Work request
Every entry in the data below needs to be repeated exactly.

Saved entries

^^^^

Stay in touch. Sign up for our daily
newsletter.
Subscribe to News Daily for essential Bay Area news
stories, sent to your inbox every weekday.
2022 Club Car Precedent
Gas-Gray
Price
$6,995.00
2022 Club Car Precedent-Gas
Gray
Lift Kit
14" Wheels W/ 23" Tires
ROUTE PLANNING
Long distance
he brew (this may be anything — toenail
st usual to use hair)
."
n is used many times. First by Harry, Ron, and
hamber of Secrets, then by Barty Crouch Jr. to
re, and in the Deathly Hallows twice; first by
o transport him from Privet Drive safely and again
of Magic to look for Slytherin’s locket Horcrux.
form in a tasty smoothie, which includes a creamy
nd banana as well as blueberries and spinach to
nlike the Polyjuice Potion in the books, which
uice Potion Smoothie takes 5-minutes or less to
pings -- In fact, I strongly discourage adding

^^^^

Expected output
Stay in touch. Sign up for our daily
newsletter.
Subscribe to News Daily for essential Bay Area news
stories, sent to your inbox every weekday.
2022 Club Car Precedent
Gas-Gray
Price
$6,995.00
2022 Club Car Precedent-Gas
Gray
Lift Kit
14" Wheels W/ 23" Tires
ROUTE PLANNING
Long distance
he brew (this may be anything — toenail
st usual to use hair)
."
n is used many times. First by Harry, Ron, and
hamber of Secrets, then by Barty Crouch Jr. to
re, and in the Deathly Hallows twice; first by
o transport him from Privet Drive safely and again
of Magic to look for Slytherin’s locket Horcrux.
form in a tasty smoothie, which includes a creamy
nd banana as well as blueberries and spinach to
nlike the Polyjuice Potion in the books, which
uice Potion Smoothie takes 5-minutes or less to
pings -- In fact, I strongly discourage adding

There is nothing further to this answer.